Page 62 of Broken Wheels
“Dixon?”
Something in the way Doc said his name had the hairs rising on Dix’s arms, and he had no idea why. Then he saw Doc’s expression, and whatever optimism he’d felt died. “What’s wrong?”
Doc sighed. “I didn’t tell you, Gary, and Michael everything.”
What the fuck?
“But you said?—”
“I know I said I would, okay? But….” Doc took a deep breath. “There are things that they—especially Michael—aren’t ready to know.”
Right then, Dix didn’t want to know either, judging by Doc’s grave demeanor.
“That bad?”
Doc shivered. “Worse. After I found out about the so called ‘accident,’ I dug deeper. And then I saw the autopsy reports. There were pictures too.” Another hard swallow. “I sanitized it by saying they’d died of the toxins, but that wasn’t the full truth. It made everything sound benign, but what they did?” Doc’s eyes were full of pain. “It was torture, pure and simple.”
Dix girded himself. “Tell me.”
“The toxin didn’t kill people instantly. It never does. According to everything I read, first it made the ‘subject’ experience a… sensation.” Doc grimaced. “They’d feel as if their skin was on fire.”
Oh dear Lord.
“They couldn’t wash it off, though,” Doc continued. “They had to have been so terrified, because they tried scratching the skin, ripping the flesh down to the muscle in some cases.”
Dix’s stomach roiled. “That’s sick.”
Another shiver rippled through Doc. “I wish that was the worst of it. About an hour after exposure, their lungs would fill with fluid. They literally drowned as their bodies betrayed them.”
“But if they wanted people to die and leave the town untouched, why?—?”
“It was the first trial. These people were lab rats, nothing more. There were other tests scheduled on progressively larger towns, followed by a city. They’d committed atrocities on a hundred fifty people, but their main goal was to test it on one of three places—Chicago, Tucson, or Tulsa.”
Dix wanted to throw up. “How could they expect to get away with that?”

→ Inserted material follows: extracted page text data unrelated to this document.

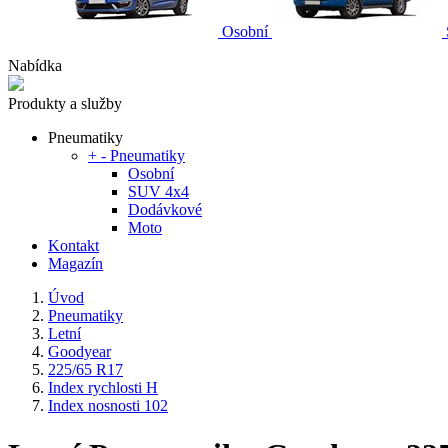
Osobní
Nabídka
Produkty a služby
Pneumatiky
+
-
Pneumatiky
Osobní
SUV 4x4
Dodávkové
Moto
Kontakt
Magazín
Úvod
Pneumatiky
Letní
Goodyear
225/65 R17
Index rychlosti H
Index nosnosti 102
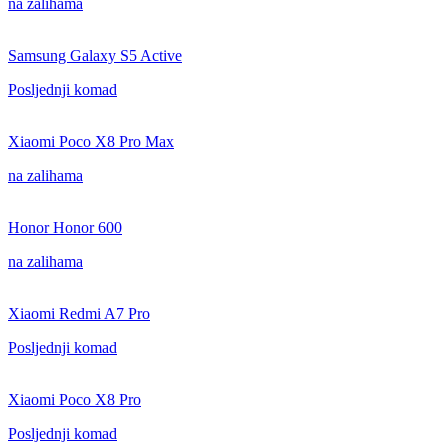
na zalihama
Samsung Galaxy S5 Active
Posljednji komad
Xiaomi Poco X8 Pro Max
na zalihama
Honor Honor 600
na zalihama
Xiaomi Redmi A7 Pro
Posljednji komad
Xiaomi Poco X8 Pro
Posljednji komad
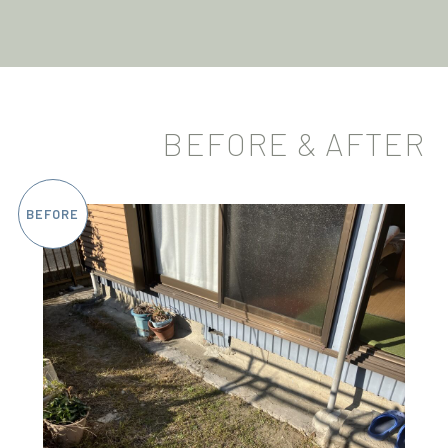
BEFORE & AFTER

“If they were ever in danger of being discovered, they’d put together a story that would do a science fiction writer proud. We’re talking underground canisters filled with a type of nerve gas, left behind from World War Two, buried. Decades later, the canisters began to crack, flooding the water table. Their contents were released in small doses into the air. The people would never know, until it was too late to do anything about it.” He shivered. “Some cover story, huh?”
“And this was our government?”
“It wasn’t the federal government,” Doc told him. “Well, not entirely. There were people involved throughout all levels of government, from local to national. They’d start small, perhaps with a city council’s elections, knowing it would pave the way to bigger and better things.”
“But why would anyone even contemplate doing something so… heinous?” That was the part Dix couldn’t get his head around.
“They believed that war was imminent and that this time there would be mass casualties. They sought to take a city without using force and make it their new base of operations for the government.” Doc shrugged. “Think of it like North versus South, but this time with access to much deadlier weapons. They could explode missiles over areas like Iran, China, Russia. Anyone they deemed the enemy could be systematically destroyed.”
Everything Doc was saying chilled Dix to the bone, and it took a lot to generate that intense a reaction.
To think there are people out there who are so evil, they’d willingly kill to get what they want.
He could understand why Doc hadn’t told Gary and Michael. Gary was coping with his own problems. Despite everything Michael had seen and dealt with, he was a good person at heart who clearly thought he was ready for the realities of life. Gary and Dix had seen those realities. Hell, they’d been smacked in the face by them enough times. No, Michael certainly wasn’t ready.
But even the cruelest people Dix had dealt with seemed to have a human side, some kind of line they wouldn’t cross. Usually the death of kids was off the table, but this group? They didn’t see it like that, apparently. All they appeared to see were insignificant things to be squashed beneath their heels on their climb to the top.
“Doc?”
“Yeah?”
“When you’re doing your… research, find out what happened to those people who’d been part of this group. There must be something you can learn. Maybe one of them would have an idea of what’s happening now.”